9. The fuel-fired heating apparatus of claim 1 wherein:

said fuel burner is a first fuel burner,

said heating apparatus further comprises a second fuel burner extending through said combustion chamber in a spaced apart relationship with said first fuel burner, and

said first and second fuel burners are operable in a staged manner.

10. The fuel-fired heating apparatus of claim 1 wherein:

said fuel burner is a gas burner.

11. fuel-fired heating apparatus comprising:

a combustion chamber having a relatively rigid bottom interior side portion;

a heat exchanger structure horizontally extending through said combustion chamber and being adapted to receive a through-flow of a fluid to be heated;

a plurality of tubular fuel burners longitudinally extending horizontally through said combustion chamber in a laterally spaced apart mutually parallel orientation, said fuel burners being positioned below said heat exchanger structure and being positioned above said bottom interior side portion of said combustion chamber in a noncontacting relationship therewith, said plurality of tubular fuel burners having bottom side portions facing said bottom interior side portion of said combustion chamber; and

a resilient insulation structure sandwiched between and contacting said bottom interior side portion of said combustion chamber and said bottom side portions of said fuel burners and preventing contact between said burner side portions and said interior side portion of said combustion chamber in a direction transverse to said interior side portion of said combustion chamber, said resilient insulation structure being resiliently compressible by differential thermal expansion of said fuel burners, during firing thereof, in said direction transverse to said interior side portion of said combustion chamber.
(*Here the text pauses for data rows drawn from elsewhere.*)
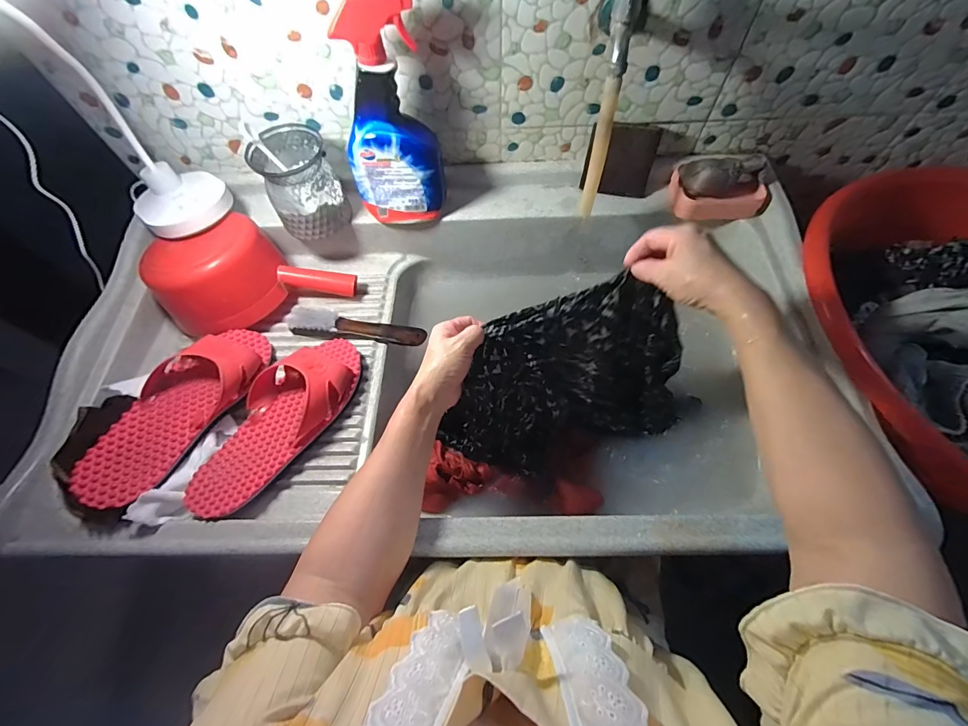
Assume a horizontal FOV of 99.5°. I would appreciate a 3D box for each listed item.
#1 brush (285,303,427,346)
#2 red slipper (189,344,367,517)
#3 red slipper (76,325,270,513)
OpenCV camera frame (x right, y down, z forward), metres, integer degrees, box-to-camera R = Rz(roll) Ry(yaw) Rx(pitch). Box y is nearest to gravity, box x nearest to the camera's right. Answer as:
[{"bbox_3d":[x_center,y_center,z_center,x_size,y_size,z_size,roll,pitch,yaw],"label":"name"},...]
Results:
[{"bbox_3d":[-0.197,-0.056,0.609,0.211,0.033,0.052,13,64,9],"label":"brush"},{"bbox_3d":[-0.254,0.065,0.509,0.102,0.054,0.251,25,67,15],"label":"red slipper"},{"bbox_3d":[-0.375,0.049,0.508,0.101,0.073,0.246,20,65,12],"label":"red slipper"}]

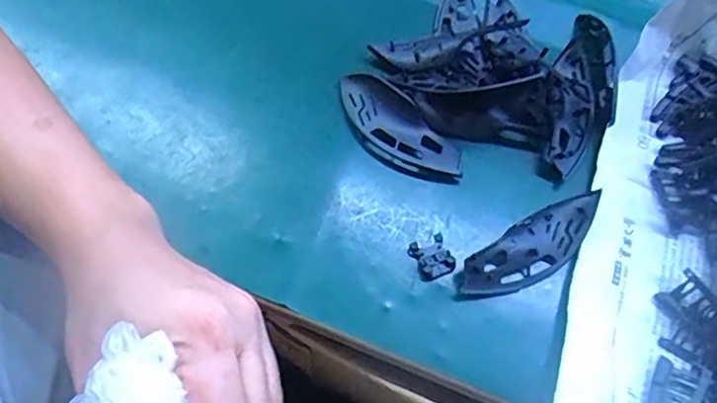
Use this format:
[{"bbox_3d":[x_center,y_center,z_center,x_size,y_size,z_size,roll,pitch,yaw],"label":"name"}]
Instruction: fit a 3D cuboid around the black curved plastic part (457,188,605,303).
[{"bbox_3d":[0.102,0.028,0.356,0.100,0.015,0.034,-27,67,-12],"label":"black curved plastic part"}]

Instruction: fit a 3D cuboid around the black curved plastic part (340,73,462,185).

12. The fuel-fired heating apparatus of claim 11 wherein:

said fuel-fired heating apparatus is a boiler.

13. The fuel-fired heating apparatus of claim 11 wherein:

said fuel burners are gas burners.

14. The fuel-fired heating apparatus of claim 11 wherein:

said fuel burners are premix-type fuel burners.

15. The fuel-fired heating apparatus of claim 11 wherein:

said bottom interior side portion of said combustion chamber is defined by a relatively rigid insulation material.

16. The fuel-fired heating apparatus of claim 15 wherein:

said relatively rigid insulation material is a fiberboard material.

17. The fuel-fired heating apparatus of claim 11 wherein:

said resilient insulation material is an insulation blanket structure.

18. The fuel-fired heating apparatus of claim 17 wherein:

said insulation blanket structure is a ceramic fiber material.

19. The fuel-fired heating apparatus of claim 11 wherein:

said resilient insulation structure substantially prevents flow of uncombusted fuel from firing burners through any portion of the vertical space between said fuel burners and said bottom interior side portion of said combustion chamber.

20. The fuel-fired heating apparatus of claim 19 wherein:

said bottom interior side portion of said combustion chamber is defined by a relatively rigid fiberboard insulation material, and

said resilient insulation material is a ceramic fiber insulation blanket structure.